From St Johns School, Foyeh was admitted to King's College, Lagos, Nigeria. He then attended International School Ibadan in Nigeria. Upon completion of his high school education, he relocated to the US and attended Berklee College of Music in Boston, Massachusetts and Howard University in Washington, D.C.

==Career==
Toby started playing music at an early age in Nigeria, with school bands at King's College, Lagos and International School Ibadan, as well as while studying in the United States. According to Nigerian custom and parental expectation, he was supposed to have become an engineer, a doctor or enter into the legal profession in the footsteps of his father, Chief Babatunji Olowofoyeku. Instead, he chose music. Foyeh was interested in modernising Nigerian and African music, and he sought to create a flux and synthesis between the two. A band he formed with some high school friends went on to tour America as Hugh Masekela's Ojah Band.

He has produced, recorded and co-produced for other artists with varying musical styles including African, Jazz and Soul. One such project was with keyboard player Roy Carter (ex-Heatwave (band)) produced a dance hit for UK group Covergirl, while other musical collaborations include projects with Jake Sollo (ex-Osibisa), Saul Malinga (Ipi Tombi South African Music and Dance Troupe) and Orlando Julius Ekemode.

==Musical style and influences==

Foyeh's early influences from West Africa include Haruna Ishola, Victor Uwaifo and Fela Kuti. His influences from the USA include the likes of Miles Davis, Jimi Hendrix, Carlos Santana and George Benson. The music genres and styles that feature is his music are Yoruba Traditional, Africa Jam, Afro Beat, Highlife, Pop, Rock, Funk, and Jazz.

==Awards and achievements==

- Scholarship award for the BA (final year) at Howard University, Washington, D.C.
- Scholarship award for two years at International School Ibadan, Nigeria
- International World Music Award, Boston for his contribution to Music and the Arts worldwide, April 2000
- Ore Mi The song Ore mi is now the artist's most successful single since its release on the 'Here I Come' debut album.

» Questions
• 1. In the passage about Foyeh, what name did the band he formed with some high school friends tour America under?
• 2. Return everything in the passage about Foyeh from "- Scholarship award for the" down to "Come' debut album.", copied word for word.

» Entries provided

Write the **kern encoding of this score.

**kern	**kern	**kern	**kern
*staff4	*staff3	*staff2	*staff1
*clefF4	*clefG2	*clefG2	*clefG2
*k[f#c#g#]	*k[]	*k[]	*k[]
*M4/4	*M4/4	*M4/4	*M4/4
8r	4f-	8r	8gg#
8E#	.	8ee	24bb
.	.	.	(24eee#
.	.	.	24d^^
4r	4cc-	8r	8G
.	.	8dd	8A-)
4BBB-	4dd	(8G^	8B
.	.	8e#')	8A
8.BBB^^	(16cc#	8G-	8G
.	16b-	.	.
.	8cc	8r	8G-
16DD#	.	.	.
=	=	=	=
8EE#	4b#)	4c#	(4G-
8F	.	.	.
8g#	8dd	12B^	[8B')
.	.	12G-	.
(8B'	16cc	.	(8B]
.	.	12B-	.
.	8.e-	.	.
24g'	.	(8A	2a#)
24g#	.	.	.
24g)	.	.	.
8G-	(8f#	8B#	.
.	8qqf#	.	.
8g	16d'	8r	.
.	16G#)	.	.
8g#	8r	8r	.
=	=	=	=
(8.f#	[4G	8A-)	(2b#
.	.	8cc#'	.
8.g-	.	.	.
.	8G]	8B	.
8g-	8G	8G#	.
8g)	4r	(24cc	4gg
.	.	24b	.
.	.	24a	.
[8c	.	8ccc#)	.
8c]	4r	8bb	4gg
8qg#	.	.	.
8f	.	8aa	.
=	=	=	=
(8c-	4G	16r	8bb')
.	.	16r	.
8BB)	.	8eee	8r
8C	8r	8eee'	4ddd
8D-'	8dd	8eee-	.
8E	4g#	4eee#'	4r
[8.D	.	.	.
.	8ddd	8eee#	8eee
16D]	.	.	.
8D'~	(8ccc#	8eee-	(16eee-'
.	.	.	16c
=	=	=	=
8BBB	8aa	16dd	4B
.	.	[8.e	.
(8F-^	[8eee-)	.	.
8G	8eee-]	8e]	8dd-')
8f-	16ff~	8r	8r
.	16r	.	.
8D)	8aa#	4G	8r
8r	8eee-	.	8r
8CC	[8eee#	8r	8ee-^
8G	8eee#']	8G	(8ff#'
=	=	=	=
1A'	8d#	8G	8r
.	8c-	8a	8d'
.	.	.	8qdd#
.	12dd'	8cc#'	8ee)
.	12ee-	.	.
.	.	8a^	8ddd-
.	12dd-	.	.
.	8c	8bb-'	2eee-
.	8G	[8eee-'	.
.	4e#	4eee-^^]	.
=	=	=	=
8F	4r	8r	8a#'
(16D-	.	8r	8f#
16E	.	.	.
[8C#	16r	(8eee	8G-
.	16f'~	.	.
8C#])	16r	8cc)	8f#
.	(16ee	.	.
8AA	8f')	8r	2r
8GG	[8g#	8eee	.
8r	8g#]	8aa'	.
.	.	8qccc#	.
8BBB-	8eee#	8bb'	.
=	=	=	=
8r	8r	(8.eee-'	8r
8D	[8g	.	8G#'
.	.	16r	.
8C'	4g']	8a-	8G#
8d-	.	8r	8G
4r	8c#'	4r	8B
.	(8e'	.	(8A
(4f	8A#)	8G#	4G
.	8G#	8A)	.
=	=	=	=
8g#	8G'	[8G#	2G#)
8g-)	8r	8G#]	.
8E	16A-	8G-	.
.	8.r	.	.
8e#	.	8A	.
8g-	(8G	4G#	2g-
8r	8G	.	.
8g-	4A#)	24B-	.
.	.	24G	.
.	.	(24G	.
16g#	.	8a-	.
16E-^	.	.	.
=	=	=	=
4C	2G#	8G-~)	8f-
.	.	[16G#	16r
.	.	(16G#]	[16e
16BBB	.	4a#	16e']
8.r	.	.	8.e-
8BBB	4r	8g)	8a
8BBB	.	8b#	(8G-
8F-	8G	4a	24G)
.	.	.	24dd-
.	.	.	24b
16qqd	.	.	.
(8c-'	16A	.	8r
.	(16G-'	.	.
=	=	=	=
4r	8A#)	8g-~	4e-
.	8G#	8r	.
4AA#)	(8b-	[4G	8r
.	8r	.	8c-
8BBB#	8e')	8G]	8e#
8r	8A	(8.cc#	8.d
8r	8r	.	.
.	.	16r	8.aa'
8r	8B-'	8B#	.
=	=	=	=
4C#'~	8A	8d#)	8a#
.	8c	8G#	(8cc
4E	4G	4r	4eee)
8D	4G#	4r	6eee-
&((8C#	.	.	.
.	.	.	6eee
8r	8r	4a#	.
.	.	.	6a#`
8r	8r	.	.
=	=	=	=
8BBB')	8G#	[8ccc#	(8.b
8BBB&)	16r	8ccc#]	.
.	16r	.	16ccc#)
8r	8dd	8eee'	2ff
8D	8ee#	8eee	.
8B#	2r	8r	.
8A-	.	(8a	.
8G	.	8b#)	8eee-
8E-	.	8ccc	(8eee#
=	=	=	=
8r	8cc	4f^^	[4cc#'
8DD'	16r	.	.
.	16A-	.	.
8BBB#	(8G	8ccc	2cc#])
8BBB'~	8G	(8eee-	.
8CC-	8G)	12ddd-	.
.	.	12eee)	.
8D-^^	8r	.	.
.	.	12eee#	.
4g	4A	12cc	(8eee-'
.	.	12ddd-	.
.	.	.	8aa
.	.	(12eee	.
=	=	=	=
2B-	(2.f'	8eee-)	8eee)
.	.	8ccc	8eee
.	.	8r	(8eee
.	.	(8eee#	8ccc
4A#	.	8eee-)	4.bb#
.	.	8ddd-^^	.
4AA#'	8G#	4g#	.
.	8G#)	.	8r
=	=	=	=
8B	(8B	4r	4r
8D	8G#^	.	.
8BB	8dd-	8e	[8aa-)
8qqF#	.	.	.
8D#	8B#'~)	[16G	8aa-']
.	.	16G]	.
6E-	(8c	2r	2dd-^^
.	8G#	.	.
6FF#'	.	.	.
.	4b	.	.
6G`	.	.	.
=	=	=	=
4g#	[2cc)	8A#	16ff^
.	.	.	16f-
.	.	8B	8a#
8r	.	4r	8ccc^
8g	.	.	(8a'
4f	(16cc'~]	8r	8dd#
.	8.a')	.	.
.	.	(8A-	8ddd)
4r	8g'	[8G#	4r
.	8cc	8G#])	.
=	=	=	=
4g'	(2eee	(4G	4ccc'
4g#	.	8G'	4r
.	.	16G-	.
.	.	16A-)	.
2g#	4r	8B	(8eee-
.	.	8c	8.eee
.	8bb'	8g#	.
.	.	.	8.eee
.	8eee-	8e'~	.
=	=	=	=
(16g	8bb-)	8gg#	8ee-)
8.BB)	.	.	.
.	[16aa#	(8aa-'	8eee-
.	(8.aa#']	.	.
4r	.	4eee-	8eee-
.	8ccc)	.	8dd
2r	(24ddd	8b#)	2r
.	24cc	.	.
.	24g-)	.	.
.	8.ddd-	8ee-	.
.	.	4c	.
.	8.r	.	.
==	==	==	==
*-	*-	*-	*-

» Solutions per task
• 1. Hugh Masekela's Ojah Band.

• 2.
- Scholarship award for the BA (final year) at Howard University, Washington, D.C.
- Scholarship award for two years at International School Ibadan, Nigeria
- International World Music Award, Boston for his contribution to Music and the Arts worldwide, April 2000
- Ore Mi The song Ore mi is now the artist's most successful single since its release on the 'Here I Come' debut album.